Each approach has its advantages and disadvantages. The one advantage of the empirical approach is that it is not computationally intensive, which is the disadvantage of the model based approach, as the latter involves a recursive procedure for model optimization and each tissue spectrum has to be processed individually, while the former only involves linear regression and the spectra of all samples are pooled together for processing. One disadvantage of the empirical approach is that a finite number of tissue spectra from both tissue types are needed to extract the principal components, and the change in sample pool (e.g., exclusion of part of samples or inclusion of new samples) will result in a different set of principal components. In this study, the empirical analysis was not performed for the discrimination between malignant vs. fibrous/benign samples after the inclusion of additional tissue samples from the breast reduction surgery, because the PLS analysis on the new sample set will produce a set of PCs that are different from the ones that have been presented earlier (i.e., those extracted from the cancer surgery samples), thus making it difficult to relate and compare the new set of PCs with the other results presented in this study. This however, is not a problem with the model based approach, since the model-based feature extraction is performed on each individual sample thus adding new samples for further analysis is straightforward.
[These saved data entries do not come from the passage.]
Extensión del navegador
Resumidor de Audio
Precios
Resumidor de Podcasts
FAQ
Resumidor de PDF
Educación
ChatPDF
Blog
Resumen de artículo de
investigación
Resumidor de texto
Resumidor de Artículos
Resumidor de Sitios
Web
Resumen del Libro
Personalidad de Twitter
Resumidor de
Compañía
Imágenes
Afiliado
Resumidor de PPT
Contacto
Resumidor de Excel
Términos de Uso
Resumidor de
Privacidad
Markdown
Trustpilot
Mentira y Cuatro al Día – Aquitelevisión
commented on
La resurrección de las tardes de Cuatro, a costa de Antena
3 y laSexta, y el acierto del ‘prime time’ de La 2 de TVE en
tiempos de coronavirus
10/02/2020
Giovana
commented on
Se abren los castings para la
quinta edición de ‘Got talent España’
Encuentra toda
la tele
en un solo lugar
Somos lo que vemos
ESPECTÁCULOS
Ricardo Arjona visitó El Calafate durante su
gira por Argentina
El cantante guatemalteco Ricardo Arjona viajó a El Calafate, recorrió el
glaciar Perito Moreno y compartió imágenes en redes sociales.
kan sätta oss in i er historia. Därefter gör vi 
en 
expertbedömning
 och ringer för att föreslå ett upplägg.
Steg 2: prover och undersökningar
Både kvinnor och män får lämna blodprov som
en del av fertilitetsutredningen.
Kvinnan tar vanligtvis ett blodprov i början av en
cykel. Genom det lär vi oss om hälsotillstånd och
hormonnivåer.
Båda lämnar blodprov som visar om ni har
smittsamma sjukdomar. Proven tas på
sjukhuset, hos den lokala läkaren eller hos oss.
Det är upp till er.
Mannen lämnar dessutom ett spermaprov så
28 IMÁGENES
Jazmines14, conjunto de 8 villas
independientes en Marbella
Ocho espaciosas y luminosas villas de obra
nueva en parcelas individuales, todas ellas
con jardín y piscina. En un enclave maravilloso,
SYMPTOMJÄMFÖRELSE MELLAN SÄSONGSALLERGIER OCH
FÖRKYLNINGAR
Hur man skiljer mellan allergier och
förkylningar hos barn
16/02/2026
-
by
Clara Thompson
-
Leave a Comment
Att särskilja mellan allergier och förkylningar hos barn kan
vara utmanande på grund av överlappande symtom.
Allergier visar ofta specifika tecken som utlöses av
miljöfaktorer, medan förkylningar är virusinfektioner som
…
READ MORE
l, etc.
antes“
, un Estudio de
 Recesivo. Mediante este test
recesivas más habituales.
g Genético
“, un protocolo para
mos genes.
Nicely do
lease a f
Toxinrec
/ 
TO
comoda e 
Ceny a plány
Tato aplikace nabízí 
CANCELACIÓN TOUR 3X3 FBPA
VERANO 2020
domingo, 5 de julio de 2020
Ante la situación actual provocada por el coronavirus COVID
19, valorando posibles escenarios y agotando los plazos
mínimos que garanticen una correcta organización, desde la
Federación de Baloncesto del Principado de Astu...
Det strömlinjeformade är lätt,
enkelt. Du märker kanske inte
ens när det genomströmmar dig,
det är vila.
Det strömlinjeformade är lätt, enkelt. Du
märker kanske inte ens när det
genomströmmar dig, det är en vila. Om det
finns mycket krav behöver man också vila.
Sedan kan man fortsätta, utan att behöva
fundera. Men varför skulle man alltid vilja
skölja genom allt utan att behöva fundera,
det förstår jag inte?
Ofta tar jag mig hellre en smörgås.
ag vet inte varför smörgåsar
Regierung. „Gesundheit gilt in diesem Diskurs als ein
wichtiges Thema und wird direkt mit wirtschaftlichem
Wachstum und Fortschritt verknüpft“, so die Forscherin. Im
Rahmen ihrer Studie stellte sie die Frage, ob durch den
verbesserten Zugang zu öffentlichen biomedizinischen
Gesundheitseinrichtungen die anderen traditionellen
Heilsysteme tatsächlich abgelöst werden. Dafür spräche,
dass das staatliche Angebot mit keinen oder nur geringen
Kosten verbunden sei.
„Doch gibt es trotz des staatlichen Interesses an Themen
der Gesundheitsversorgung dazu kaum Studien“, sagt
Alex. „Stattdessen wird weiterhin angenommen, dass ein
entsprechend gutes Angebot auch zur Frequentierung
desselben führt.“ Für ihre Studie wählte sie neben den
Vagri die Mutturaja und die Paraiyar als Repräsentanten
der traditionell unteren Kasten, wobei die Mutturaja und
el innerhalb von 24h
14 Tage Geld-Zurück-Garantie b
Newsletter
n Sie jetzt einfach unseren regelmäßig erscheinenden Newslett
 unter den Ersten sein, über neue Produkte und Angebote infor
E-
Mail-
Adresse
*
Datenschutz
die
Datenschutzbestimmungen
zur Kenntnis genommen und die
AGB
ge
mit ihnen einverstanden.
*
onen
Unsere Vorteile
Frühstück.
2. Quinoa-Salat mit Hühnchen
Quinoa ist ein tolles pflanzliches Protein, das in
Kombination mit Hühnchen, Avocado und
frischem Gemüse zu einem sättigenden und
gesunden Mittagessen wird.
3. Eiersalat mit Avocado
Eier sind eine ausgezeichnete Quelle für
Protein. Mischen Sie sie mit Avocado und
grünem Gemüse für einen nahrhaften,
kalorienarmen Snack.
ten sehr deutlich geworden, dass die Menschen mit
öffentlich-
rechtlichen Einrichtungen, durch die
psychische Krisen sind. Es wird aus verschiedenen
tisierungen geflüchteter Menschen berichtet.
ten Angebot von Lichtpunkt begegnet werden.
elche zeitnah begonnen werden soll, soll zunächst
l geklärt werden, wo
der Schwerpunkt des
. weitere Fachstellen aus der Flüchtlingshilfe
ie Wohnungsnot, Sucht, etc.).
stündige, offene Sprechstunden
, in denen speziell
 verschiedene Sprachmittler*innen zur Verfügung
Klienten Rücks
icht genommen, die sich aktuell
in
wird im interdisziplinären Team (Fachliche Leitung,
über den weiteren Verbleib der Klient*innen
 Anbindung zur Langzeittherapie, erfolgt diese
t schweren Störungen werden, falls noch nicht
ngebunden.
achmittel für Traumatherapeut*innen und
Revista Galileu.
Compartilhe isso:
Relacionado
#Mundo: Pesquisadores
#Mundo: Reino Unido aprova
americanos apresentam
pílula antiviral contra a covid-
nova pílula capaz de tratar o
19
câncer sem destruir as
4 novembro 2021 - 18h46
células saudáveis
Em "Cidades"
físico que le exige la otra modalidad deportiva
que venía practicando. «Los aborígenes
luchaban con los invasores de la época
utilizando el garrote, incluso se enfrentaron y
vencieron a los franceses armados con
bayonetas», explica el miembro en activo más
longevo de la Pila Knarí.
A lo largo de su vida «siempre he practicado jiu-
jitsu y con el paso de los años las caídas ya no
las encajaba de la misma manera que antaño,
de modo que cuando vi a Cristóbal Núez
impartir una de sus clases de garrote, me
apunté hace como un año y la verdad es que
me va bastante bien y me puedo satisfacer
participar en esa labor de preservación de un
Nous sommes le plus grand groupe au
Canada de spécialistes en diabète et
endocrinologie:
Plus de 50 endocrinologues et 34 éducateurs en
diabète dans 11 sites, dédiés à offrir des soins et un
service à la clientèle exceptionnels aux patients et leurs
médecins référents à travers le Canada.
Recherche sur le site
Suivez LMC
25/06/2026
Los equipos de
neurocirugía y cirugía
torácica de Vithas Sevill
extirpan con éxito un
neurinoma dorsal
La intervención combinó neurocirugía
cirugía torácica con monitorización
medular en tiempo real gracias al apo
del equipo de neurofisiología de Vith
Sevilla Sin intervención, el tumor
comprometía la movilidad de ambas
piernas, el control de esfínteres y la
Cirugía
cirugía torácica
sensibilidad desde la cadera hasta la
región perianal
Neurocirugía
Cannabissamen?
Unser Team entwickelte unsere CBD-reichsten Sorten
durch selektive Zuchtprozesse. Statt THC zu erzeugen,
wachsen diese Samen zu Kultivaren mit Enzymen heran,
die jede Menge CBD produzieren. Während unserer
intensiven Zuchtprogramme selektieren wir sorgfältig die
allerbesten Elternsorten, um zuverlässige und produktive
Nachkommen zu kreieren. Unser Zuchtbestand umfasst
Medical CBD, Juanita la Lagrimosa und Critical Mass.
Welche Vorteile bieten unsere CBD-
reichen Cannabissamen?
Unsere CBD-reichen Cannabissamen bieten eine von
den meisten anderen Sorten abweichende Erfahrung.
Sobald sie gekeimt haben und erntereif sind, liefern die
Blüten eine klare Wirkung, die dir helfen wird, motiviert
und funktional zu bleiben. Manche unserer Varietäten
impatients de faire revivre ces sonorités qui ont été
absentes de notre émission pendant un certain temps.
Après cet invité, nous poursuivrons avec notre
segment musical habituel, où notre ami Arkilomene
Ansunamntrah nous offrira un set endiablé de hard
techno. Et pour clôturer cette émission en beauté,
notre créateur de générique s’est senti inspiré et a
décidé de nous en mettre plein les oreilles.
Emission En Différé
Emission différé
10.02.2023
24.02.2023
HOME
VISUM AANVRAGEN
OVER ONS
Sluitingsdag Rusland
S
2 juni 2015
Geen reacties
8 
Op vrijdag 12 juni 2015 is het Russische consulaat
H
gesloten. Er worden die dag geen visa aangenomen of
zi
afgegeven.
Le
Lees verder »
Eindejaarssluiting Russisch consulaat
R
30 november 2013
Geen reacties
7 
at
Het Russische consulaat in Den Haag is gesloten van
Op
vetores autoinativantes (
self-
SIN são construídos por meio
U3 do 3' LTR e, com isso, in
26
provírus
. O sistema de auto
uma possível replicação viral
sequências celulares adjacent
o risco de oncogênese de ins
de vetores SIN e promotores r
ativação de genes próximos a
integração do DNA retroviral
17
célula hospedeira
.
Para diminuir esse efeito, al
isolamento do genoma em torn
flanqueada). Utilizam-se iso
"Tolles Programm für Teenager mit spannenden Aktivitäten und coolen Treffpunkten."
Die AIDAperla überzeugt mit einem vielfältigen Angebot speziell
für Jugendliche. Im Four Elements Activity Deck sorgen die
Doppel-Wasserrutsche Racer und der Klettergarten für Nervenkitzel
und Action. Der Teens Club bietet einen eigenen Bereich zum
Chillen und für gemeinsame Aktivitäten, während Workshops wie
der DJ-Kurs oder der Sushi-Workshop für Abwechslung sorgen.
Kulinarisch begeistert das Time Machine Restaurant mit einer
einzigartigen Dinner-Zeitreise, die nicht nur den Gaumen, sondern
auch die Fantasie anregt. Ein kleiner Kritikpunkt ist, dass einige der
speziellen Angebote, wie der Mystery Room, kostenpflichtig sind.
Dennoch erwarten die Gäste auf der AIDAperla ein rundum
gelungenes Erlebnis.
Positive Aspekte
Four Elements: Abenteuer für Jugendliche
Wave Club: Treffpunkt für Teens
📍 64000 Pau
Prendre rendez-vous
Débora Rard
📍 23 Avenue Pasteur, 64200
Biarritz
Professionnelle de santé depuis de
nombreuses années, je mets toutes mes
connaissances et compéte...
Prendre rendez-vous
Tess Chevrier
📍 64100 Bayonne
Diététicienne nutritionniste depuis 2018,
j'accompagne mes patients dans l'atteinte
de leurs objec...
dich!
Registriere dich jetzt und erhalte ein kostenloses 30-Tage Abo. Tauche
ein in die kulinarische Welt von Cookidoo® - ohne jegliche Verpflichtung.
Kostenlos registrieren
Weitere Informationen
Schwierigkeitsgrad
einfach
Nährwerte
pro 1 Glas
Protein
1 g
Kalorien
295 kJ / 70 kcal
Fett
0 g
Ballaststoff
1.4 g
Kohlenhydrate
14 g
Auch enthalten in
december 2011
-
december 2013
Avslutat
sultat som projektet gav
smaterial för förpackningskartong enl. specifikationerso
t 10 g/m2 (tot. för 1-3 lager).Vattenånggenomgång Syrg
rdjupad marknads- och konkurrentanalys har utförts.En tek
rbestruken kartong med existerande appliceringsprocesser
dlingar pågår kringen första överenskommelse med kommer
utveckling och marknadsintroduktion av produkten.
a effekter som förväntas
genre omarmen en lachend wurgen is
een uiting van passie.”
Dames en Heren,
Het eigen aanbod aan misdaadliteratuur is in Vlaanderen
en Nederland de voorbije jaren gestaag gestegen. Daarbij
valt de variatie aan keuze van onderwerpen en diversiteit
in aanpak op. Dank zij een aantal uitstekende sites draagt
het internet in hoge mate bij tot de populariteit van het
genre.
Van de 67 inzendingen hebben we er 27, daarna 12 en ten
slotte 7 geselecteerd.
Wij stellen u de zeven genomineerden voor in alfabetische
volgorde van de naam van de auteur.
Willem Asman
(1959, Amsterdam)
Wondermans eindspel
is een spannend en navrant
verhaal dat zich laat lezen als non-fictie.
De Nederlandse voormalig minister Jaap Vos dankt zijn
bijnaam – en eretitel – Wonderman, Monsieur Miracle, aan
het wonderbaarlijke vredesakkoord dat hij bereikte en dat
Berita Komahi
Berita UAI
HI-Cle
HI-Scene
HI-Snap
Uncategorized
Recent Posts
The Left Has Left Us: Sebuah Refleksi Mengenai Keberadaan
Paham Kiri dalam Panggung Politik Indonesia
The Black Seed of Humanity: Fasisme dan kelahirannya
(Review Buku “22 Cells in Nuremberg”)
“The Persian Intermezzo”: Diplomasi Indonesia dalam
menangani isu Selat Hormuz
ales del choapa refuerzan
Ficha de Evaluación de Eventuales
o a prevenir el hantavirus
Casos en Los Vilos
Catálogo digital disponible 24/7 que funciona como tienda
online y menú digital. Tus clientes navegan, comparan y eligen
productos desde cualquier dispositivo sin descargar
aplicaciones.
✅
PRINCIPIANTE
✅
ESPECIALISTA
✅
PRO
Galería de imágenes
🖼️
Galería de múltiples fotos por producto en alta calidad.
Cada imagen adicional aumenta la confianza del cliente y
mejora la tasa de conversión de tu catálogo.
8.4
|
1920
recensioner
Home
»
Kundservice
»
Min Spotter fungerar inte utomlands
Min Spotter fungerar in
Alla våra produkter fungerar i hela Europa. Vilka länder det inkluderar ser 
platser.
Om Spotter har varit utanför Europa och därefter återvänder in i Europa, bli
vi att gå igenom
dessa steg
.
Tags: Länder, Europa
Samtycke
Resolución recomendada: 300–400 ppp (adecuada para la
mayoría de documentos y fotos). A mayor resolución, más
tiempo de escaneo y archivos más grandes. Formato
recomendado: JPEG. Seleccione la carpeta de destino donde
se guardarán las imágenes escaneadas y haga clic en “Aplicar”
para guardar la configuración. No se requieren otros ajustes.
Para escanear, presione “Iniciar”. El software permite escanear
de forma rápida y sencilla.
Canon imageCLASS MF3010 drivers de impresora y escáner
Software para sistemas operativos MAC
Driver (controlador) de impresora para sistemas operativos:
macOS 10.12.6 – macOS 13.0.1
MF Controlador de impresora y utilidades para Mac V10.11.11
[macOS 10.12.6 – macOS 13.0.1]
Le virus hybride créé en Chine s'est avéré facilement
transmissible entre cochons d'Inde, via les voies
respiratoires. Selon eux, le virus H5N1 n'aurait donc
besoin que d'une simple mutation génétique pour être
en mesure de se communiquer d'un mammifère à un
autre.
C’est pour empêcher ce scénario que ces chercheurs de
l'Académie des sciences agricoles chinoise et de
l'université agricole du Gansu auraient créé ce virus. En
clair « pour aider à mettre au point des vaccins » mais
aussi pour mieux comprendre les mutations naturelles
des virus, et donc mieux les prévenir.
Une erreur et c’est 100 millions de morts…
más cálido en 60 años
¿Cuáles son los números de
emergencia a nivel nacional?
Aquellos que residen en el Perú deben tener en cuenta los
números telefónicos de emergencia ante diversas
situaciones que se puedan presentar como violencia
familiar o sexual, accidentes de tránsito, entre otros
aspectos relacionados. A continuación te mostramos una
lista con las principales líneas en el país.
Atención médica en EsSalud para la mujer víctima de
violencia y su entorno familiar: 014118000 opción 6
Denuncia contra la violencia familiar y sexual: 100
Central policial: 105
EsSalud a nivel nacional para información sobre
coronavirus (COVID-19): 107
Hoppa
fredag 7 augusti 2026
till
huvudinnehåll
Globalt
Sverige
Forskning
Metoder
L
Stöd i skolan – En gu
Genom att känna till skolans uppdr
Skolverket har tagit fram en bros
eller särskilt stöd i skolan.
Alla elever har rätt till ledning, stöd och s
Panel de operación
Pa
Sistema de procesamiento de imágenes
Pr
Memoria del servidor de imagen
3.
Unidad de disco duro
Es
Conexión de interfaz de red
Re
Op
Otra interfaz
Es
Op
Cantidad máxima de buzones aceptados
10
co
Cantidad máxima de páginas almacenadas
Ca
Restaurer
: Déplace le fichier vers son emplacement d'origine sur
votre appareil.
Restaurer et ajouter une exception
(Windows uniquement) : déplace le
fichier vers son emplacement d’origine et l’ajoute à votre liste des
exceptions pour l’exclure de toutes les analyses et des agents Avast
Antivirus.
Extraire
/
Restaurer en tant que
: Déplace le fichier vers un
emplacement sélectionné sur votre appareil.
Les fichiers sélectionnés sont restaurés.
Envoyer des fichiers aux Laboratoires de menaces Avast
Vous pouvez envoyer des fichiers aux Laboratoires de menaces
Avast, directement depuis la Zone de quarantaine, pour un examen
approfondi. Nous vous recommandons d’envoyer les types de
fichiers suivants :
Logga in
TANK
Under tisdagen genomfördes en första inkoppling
In conclusion, we have presented in this study the use of both an empirical and a Monte Carlo model based approach for the analysis of tissue fluorescence and diffuse reflectance spectra, and demonstrated that classification based on both approaches provided comparable classification accuracy for discriminating breast malignancy. We also showed that there are significant correlations between the PCs extracted from the empirical spectral analysis and the intrinsic tissue properties extracted from the model based analysis, suggesting both approaches may probe the same spectroscopic contrast in the tissue that discriminate between malignant and non-malignant breast tissues albeit in different ways. While the empirical spectral analysis provides a straightforward means to examine the difference in the fluorescence and diffuse reflectance spectra of various tissue types, the model based analysis allows for a quantitative assessment of the physiological and biochemical information about the tissue property, thus providing insights into the biological basis of the spectral features that are observed in the tissue spectra.